▶ _Extract_:
+ + +

Answer 1 · 2023-02-15T18:49:19.000Z

hi -

why would you not simply fix the file to have proper CR/NL combinations? (edit: OK I thought that was the input file, it's the output)

this part:

 assert rendered == b'Line 1\r\r\nLine 2\r\r\nLine 3\r\r\n'

looks wrong?

I'd really like to use Python's text mode here and not go back to a Python 2-ish approach.

Answer 2 · 2023-02-15T18:51:12.000Z

I guess that written file is the bug. I'm not really understanding the problem yet. I dont want to write "b" at all.

Answer 3 · 2023-02-15T20:56:42.000Z

Mike Bayer has proposed a fix for this issue in the main branch:

switch to textmode in all cases https://gerrit.sqlalchemy.org/c/sqlalchemy/mako/+/4450

Answer 4 · 2023-02-15T20:57:20.000Z

see above gerrit. does not work yet, as we have some super legacy BOM stuff I'd have to figure out and/or just remove.

the "reading bytes" thing is strictly python 2. if it's causing problems, it's out. I want to use the most modern Python features

Answer 5 · 2023-02-15T21:48:40.000Z

OK I understand the issue now. here is the fix:

diff --git a/mako/cmd.py b/mako/cmd.py
index 93a6733..deb8b95 100755
--- a/mako/cmd.py
+++ b/mako/cmd.py
@@ -86,12 +86,12 @@ def cmdline(argv=None):
 
     kw = dict(varsplit(var) for var in options.var)

+ + +

▶ _Exercise task A_: List every timestamp in the thread that marks when an answer was posted.
▶ _Exercise task B_: Reproduce the part of the thread that opens with the words "Answer 3 · 2023-02-15T20:56:42.000Z" and closes with "and/or just remove.".
▶ _Exercise task C_: Say whether each statement agrees with the thread: (i) the proposed fix is in the main branch; (ii) the linked gerrit change already works; (iii) the writer of Answer 2 wants to write "b". Answer yes or no for each, and quote the deciding words.

+ + +

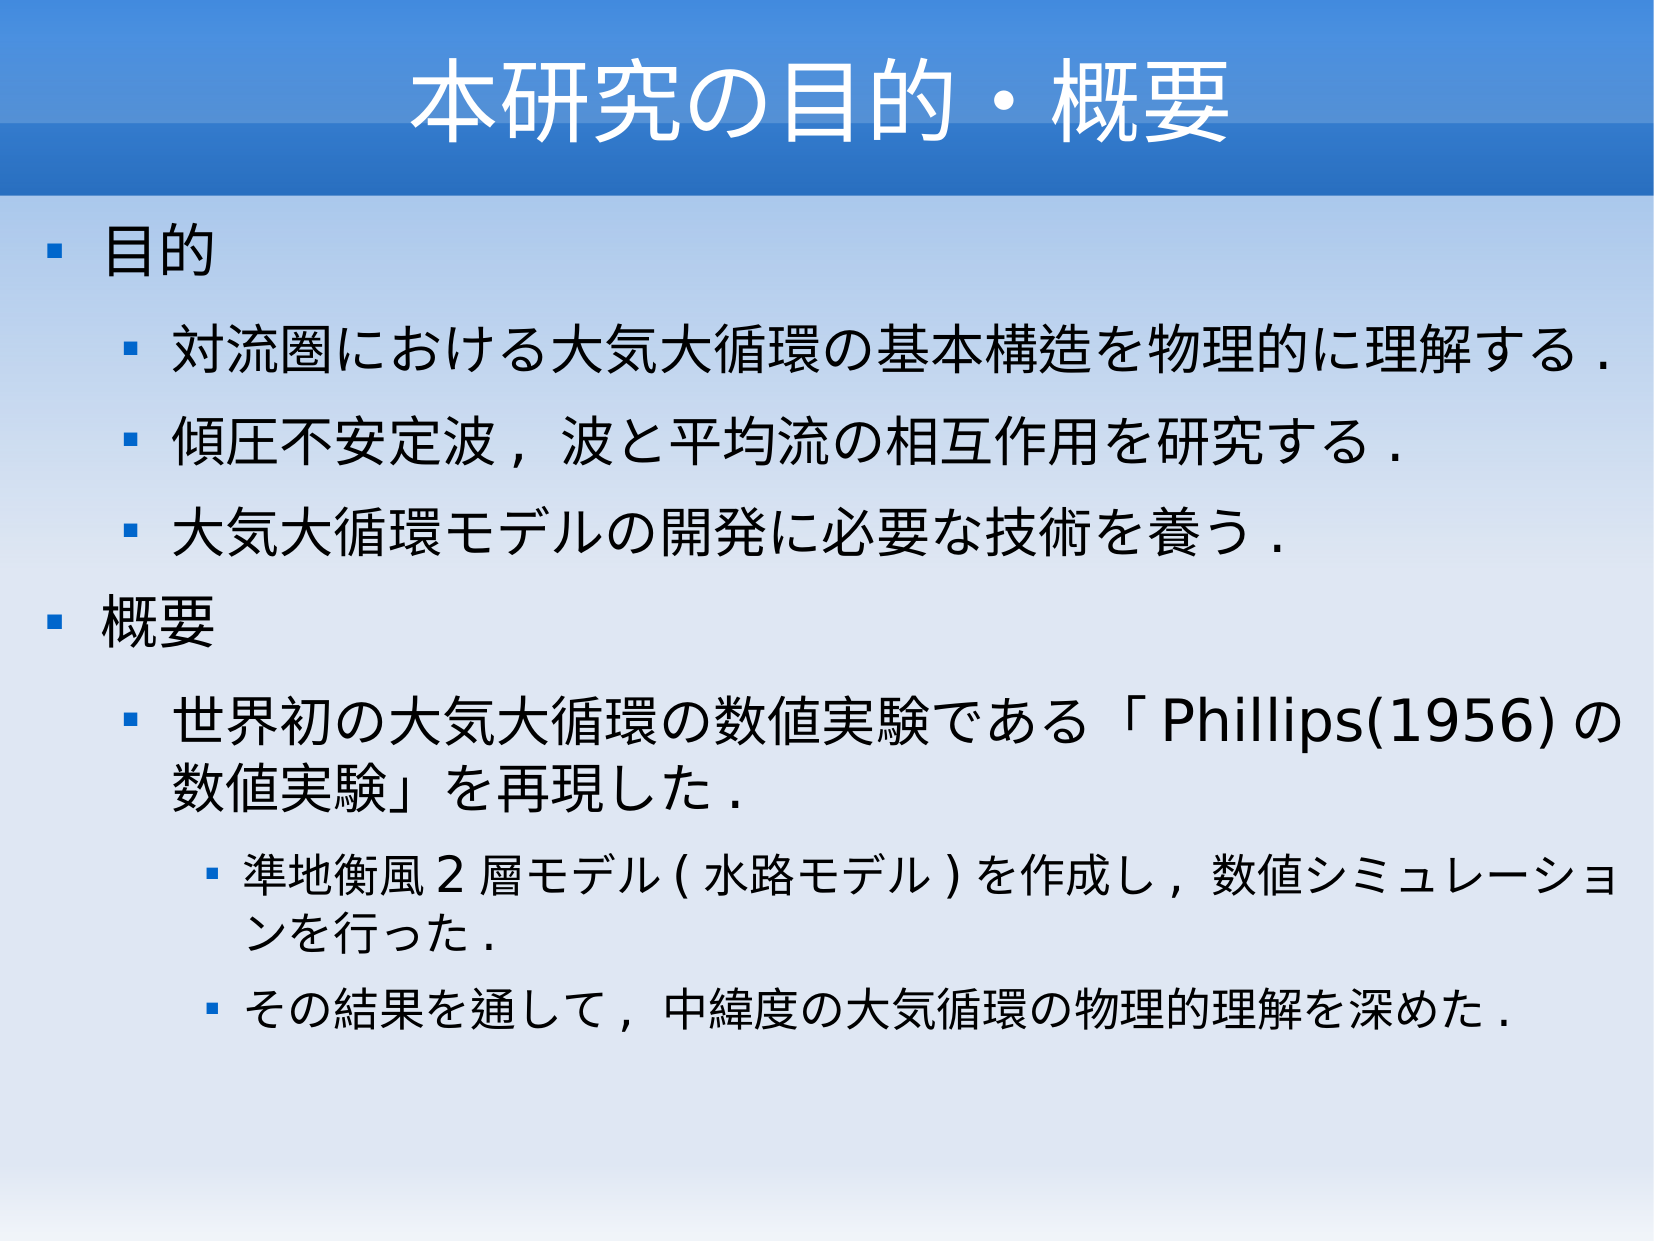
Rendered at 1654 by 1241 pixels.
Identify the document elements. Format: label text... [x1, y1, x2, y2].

picture [0, 0, 1654, 1241]
list 目的 対流圏における大気大循環の基本構造を物理的に理解する. 傾圧不安定波, 波と平均流の相互作用を研究する. 大気大循環モデルの開発に必要な技術を養う. 概要 世界初の大気大循環の数値実験である「Phillips(1956)の数値実験」を再現した. 準地衡風2層モデル(水路モデル)を作成し, 数値シミュレーションを行った. その結果を通して, 中緯度の大気循環の物理的理解を深めた. [29, 218, 1654, 1223]
title 本研究の目的・概要 [76, 0, 1565, 208]
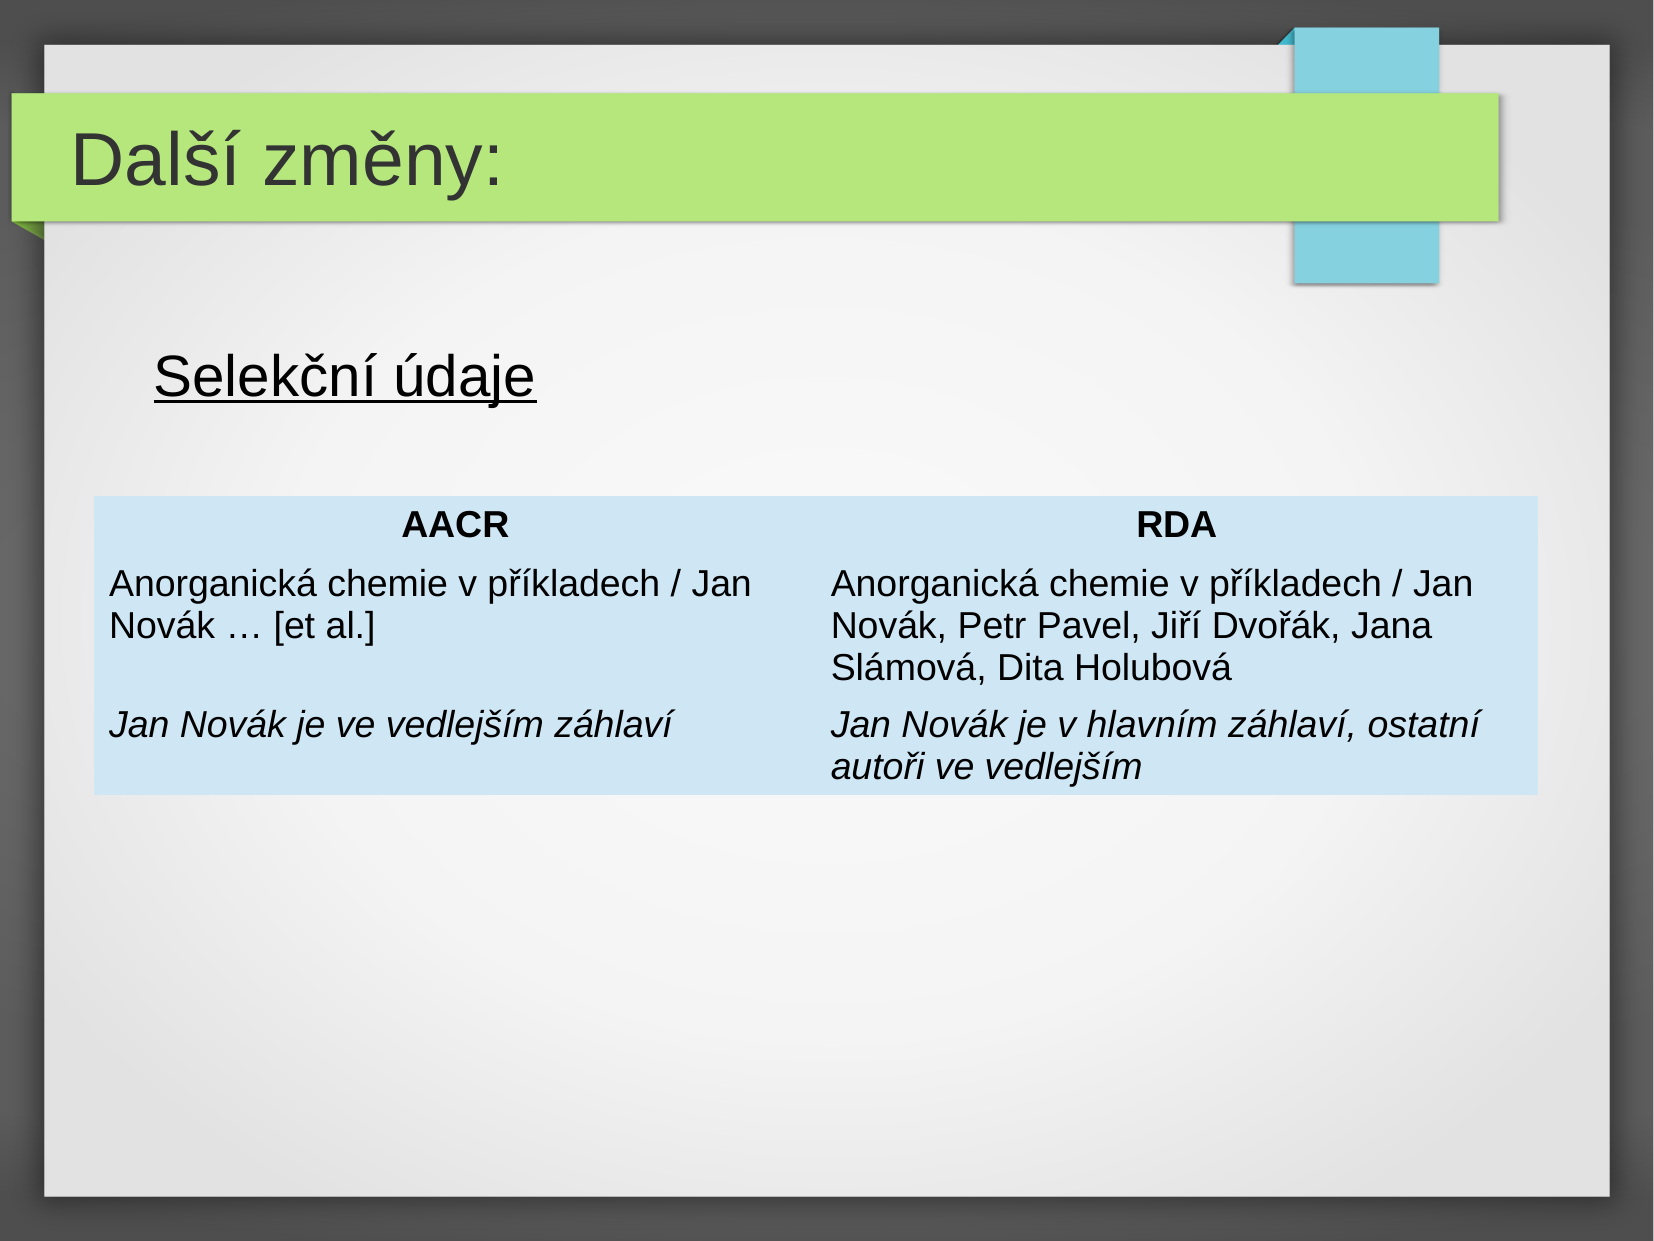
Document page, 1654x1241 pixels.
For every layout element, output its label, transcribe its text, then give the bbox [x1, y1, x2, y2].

list Selekční údaje [82, 343, 1538, 687]
title Další změny: [70, 106, 1229, 213]
table_header RDA [816, 496, 1538, 555]
table_cell Anorganická chemie v příkladech / Jan Novák, Petr Pavel, Jiří Dvořák, Jana Slámová, Dita Holubová [816, 555, 1538, 696]
picture [0, 0, 1654, 1241]
table_cell Anorganická chemie v příkladech / Jan Novák … [et al.] [94, 555, 816, 696]
table_cell Jan Novák je ve vedlejším záhlaví [94, 696, 816, 795]
table_header AACR [94, 496, 816, 555]
table_cell Jan Novák je v hlavním záhlaví, ostatní autoři ve vedlejším [816, 696, 1538, 795]
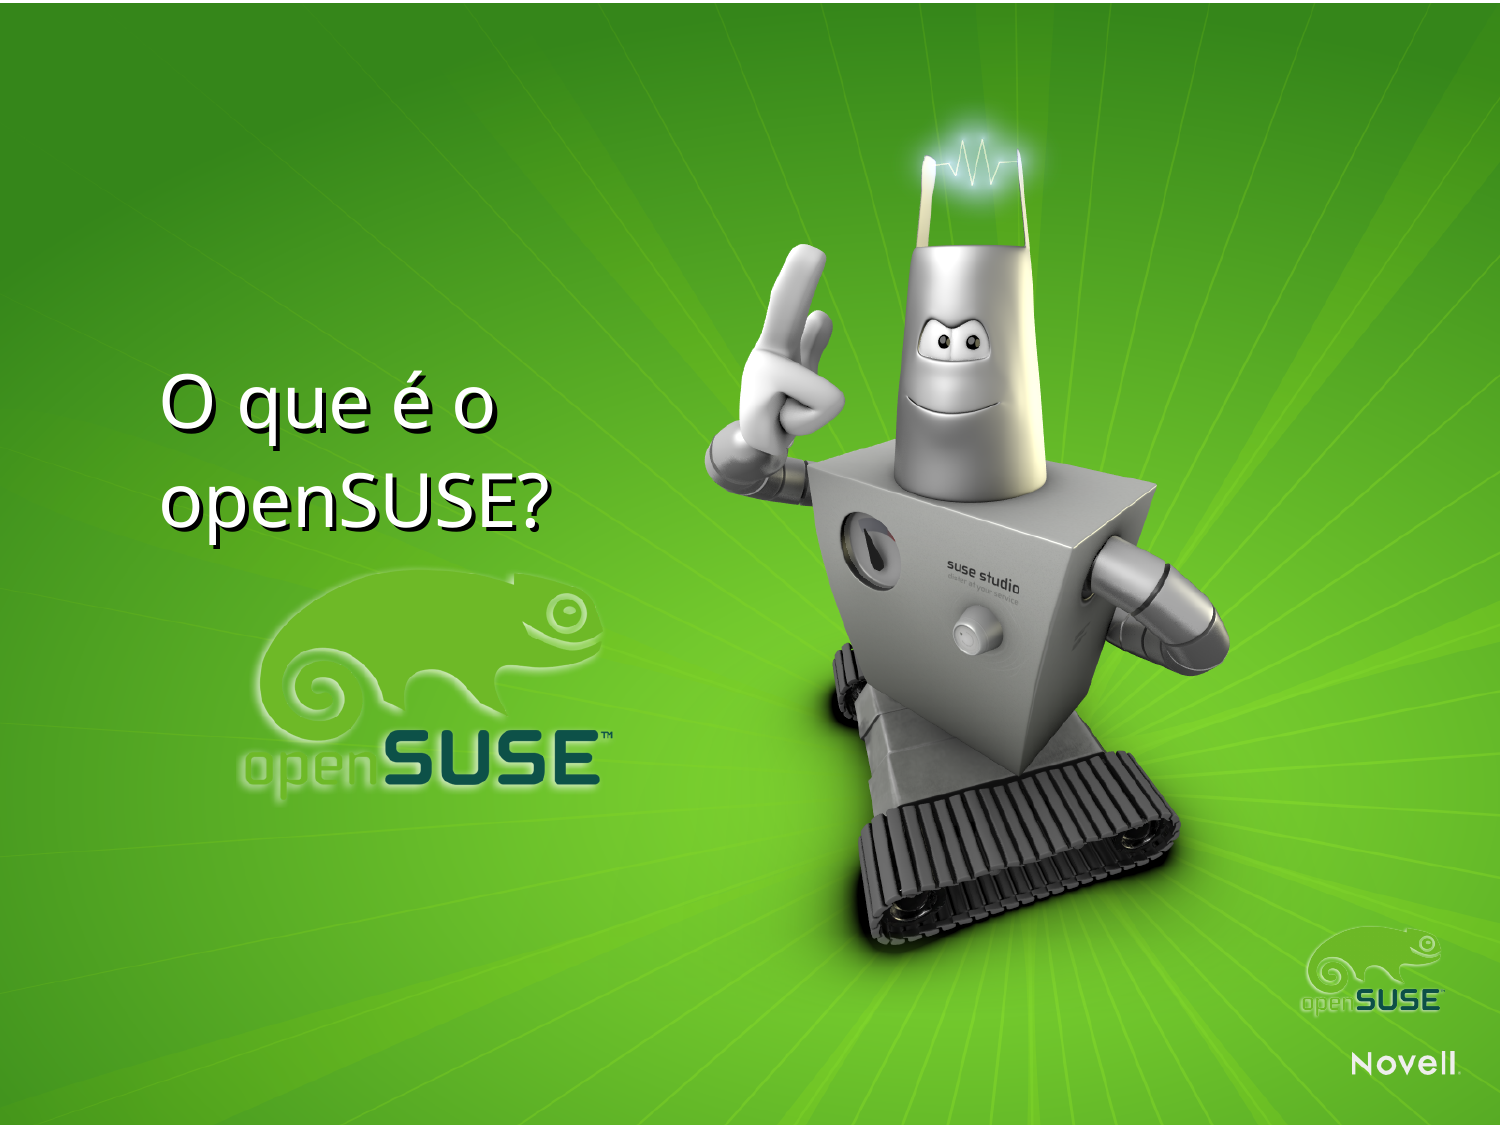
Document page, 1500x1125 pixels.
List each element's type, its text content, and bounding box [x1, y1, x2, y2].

picture [0, 3, 1500, 1125]
title O que é o openSUSE? [158, 161, 858, 736]
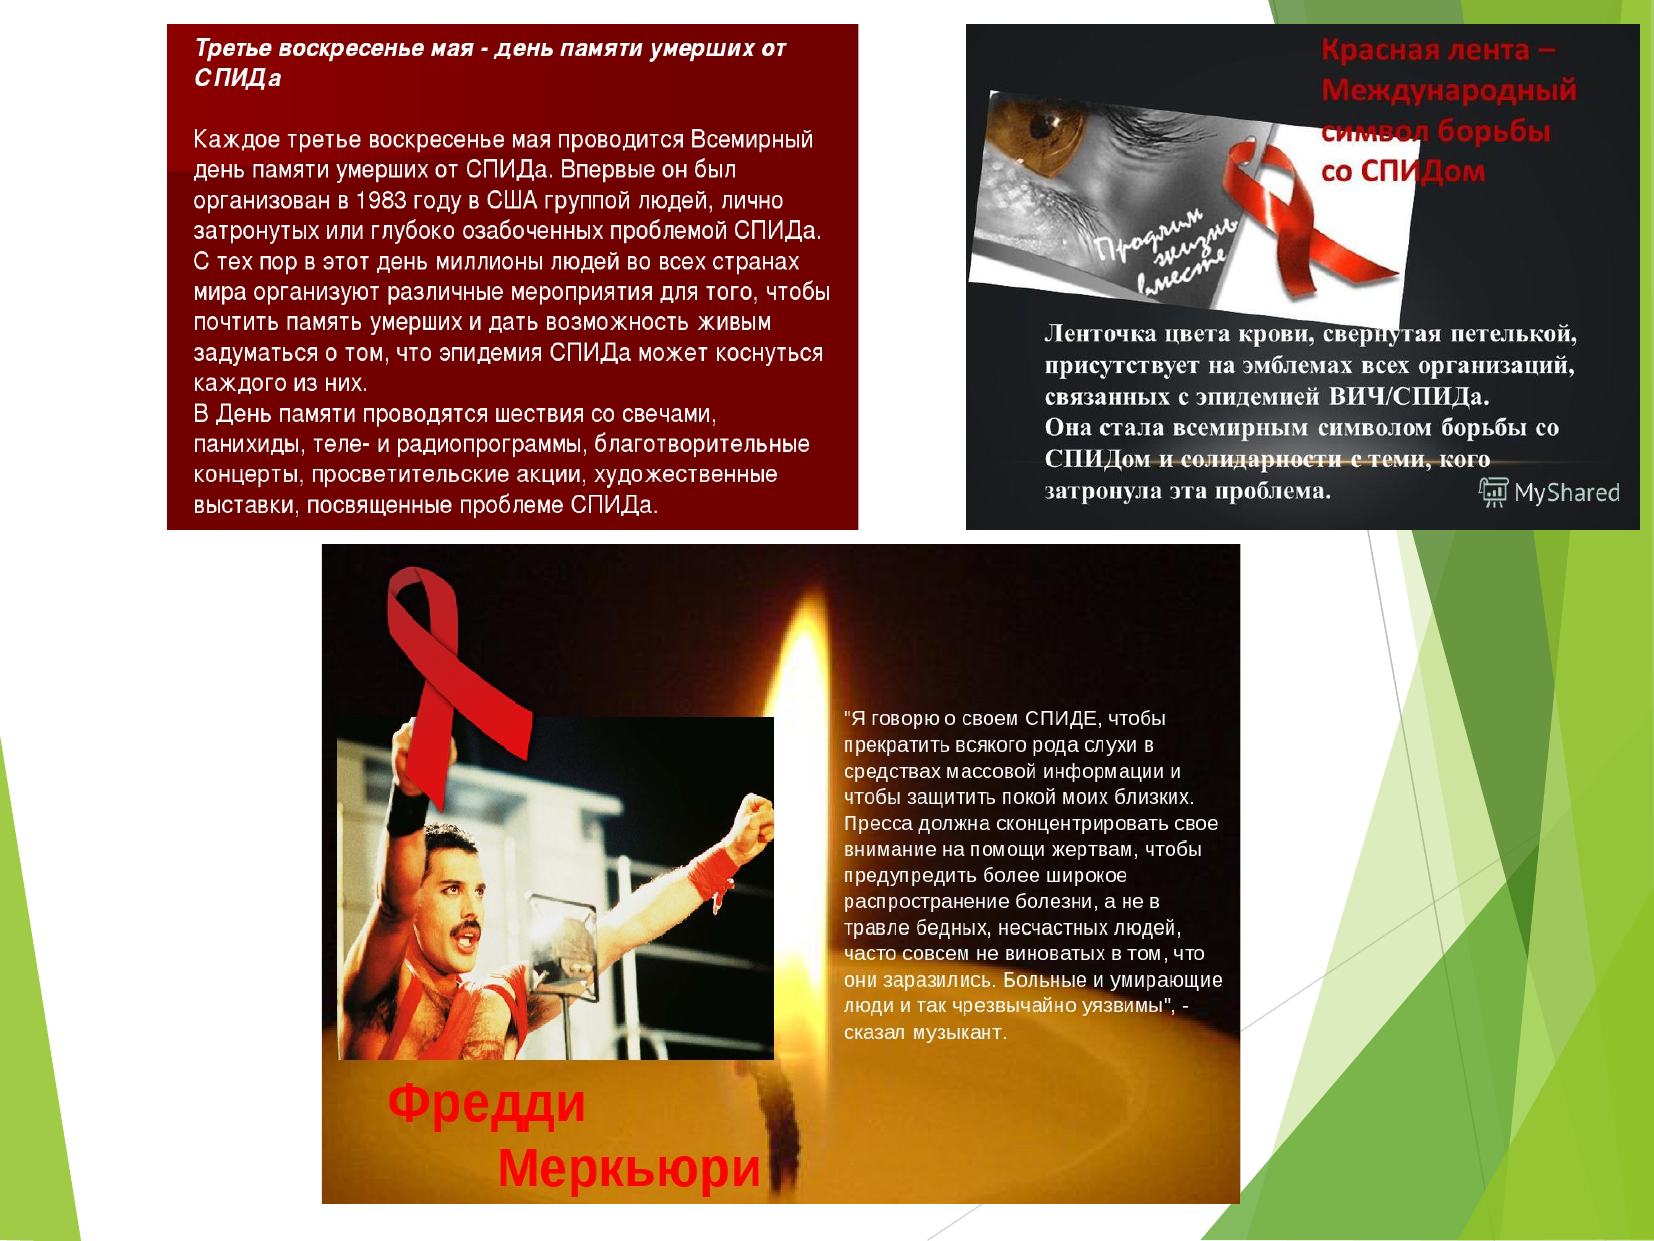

+ + +

▶ _Worked solution A_:
2023-02-15T18:49:19.000Z
2023-02-15T18:51:12.000Z
2023-02-15T20:56:42.000Z
2023-02-15T20:57:20.000Z
2023-02-15T21:48:40.000Z

▶ _Worked solution B_:
Answer 3 · 2023-02-15T20:56:42.000Z

Mike Bayer has proposed a fix for this issue in the main branch:

switch to textmode in all cases https://gerrit.sqlalchemy.org/c/sqlalchemy/mako/+/4450

Answer 4 · 2023-02-15T20:57:20.000Z

see above gerrit. does not work yet, as we have some super legacy BOM stuff I'd have to figure out and/or just remove.

▶ _Worked solution C_:
(i) Yes: "Mike Bayer has proposed a fix for this issue in the main branch"
(ii) No: "does not work yet"
(iii) No: "I dont want to write "b" at all."